Allein dieser Teil der Gala mit geschätzten 100 beteiligten Kindern und Jugendlichen wäre schon abendfüllend gewesen. Doch am Tanzstudio Klein findet nicht nur der klassische Tanz statt. Das bewiesen die jungen Erwachsenen, die nun, jeder in seinem eigenen Stil, ihren ganz persönlichen Beitrag zur Gala ihrer Tanzschule leisteten, darunter vier Kulturförderpreisträger.
Laura Summer bot einen Walzer nach Grete Wiesenthal, einer Piomit nierin des freien Tanzstils Anfang des 20. Jahrhunderts. Die Befreiung des Weiblichen, Mut und Emanzipation wurden in ihrer Darbietung unmittelbar deutlich.
Ulrike Ahrens bewies mit „Ich hätt’ getanzt heut Nacht“, dass sie auch im Musical-Stil singen kann, und tanzte elegant-frivol zu „Don’t Rain on My Parade“.
Elf Stepptänzer und Stepptänzerinnen lieferten sich einen humorvollen rhythmischen Wettstreit.
Anna-Maria Johannes beeindruckte mit ihrer Choreografie „Frei sein“im modernen Stil durch wilde, kraftvolle Gesten. Tatsächlich erweckte sie den Eindruck eines um sich schlagenden, wütenden Kindes (an einem rostigen Gitter hängend), das sich aus seiner Gefangenschaft freikämpft, schließlich als leuchtender Schmetterling (beleuchtete Flügel im Dunkeln) ans Licht findet und per Video-Projektion einen Pas de deux mit sich selbst tanzt.

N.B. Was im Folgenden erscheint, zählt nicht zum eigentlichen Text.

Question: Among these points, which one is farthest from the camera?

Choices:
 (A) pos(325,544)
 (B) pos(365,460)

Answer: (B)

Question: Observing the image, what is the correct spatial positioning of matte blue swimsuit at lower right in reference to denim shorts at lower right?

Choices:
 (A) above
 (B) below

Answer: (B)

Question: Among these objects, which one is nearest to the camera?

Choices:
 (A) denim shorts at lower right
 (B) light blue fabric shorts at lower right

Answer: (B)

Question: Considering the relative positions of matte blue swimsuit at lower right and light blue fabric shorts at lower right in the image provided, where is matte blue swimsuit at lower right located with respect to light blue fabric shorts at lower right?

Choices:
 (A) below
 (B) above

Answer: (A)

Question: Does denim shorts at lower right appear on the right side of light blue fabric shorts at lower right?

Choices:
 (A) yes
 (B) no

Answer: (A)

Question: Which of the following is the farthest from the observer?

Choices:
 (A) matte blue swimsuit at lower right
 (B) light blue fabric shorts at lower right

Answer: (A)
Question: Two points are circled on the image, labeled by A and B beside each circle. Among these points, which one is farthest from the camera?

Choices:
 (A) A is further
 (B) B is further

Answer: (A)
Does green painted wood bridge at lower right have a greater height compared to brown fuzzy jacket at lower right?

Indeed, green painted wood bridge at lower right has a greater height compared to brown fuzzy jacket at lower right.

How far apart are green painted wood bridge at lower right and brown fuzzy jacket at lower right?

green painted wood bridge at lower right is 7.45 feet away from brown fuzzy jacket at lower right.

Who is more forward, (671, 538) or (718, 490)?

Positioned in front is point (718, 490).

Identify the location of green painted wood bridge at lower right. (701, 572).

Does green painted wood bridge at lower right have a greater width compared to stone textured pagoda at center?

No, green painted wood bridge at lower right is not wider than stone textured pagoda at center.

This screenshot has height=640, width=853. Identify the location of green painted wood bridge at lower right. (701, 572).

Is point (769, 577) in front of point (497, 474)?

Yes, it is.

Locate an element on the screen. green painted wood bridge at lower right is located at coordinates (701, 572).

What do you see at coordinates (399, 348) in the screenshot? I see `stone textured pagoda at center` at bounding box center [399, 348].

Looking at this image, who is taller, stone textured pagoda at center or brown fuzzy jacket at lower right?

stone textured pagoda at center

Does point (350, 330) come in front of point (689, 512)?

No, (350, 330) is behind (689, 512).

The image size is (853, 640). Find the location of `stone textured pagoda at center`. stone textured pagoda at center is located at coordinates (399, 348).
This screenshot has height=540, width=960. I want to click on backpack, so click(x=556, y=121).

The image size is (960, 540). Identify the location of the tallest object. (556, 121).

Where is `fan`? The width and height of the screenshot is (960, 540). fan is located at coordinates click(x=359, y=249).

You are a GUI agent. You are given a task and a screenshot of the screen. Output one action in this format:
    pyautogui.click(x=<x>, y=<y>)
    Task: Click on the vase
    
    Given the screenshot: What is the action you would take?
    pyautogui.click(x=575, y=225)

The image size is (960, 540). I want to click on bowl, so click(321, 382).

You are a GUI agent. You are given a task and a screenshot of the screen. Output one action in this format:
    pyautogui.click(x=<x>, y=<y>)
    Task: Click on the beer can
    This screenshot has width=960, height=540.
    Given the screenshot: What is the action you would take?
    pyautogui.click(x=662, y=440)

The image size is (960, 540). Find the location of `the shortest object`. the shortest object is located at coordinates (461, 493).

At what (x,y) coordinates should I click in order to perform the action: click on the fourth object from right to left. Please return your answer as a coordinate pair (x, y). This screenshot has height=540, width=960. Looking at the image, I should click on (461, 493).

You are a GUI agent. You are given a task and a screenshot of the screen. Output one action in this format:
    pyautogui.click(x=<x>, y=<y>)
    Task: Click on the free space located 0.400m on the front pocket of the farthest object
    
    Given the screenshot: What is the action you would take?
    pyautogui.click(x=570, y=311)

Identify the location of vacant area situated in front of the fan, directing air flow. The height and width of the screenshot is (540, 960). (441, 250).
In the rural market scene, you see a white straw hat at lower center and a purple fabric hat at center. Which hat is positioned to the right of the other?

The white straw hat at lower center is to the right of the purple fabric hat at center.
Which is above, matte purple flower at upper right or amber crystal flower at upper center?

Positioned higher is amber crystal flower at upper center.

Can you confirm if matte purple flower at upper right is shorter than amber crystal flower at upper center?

Im neoklassischen Stil, mit Spitzentanz, aber modern, bewegte sich Maria Engel zu einem cool-jazzigen Bossanova. Hier vereint sich brillante Technik mit erotischer Eleganz und intensiver persönlicher Ausstrahlung und zeigt eine gereifte, souveräne tänzerische Persönlichkeit, die tief beeindruckt.
Gänzlich frei gemacht von jeder Konvention hat sich der Sohn des Hauses, Dustin Klein, Demi Solist am Bayerischen Staatsballett. Mit viel Humor hat er sich, gemeinsam mit Matteo Dilaghi, einem Kollegen vom Bayerischen Staatsballett, die bayerische Volksmusik vorgenommen.
Die beiden Tänzer spielten mit den Mitteln des modernen Tanzes zu Landler, Polka und Boarischem, deuteten Raufereien an und alle möglichen männlichen Bierzelt-Posen, ja, leerten zum Schluss sogar noch eine Flasche Bier. „Wer ko, der ko“, heißt die Choreografie, und wirklich, die beiden jungen Männer zeigten, was man zur Volksmusik außer Volkstanz noch alles tanzen kann. Ein Beitrag zum Schmunzeln und Staunen.
Viermal wurde die Gala am Wochenende hintereinander aufgeführt, welche logistische Leistung. Welches Engagement von Kindern, Eltern und jungen Künstlern, aber auch von den Lehrkräften, die das gigantische Programm mit den begeisterten Kindern einstudiert haben. Eine Gala, die dieser Institution des Tanzes in Landsberg würdig war und wieder einmal deren Anspruch und Leidenschaft unter Beweis stellte.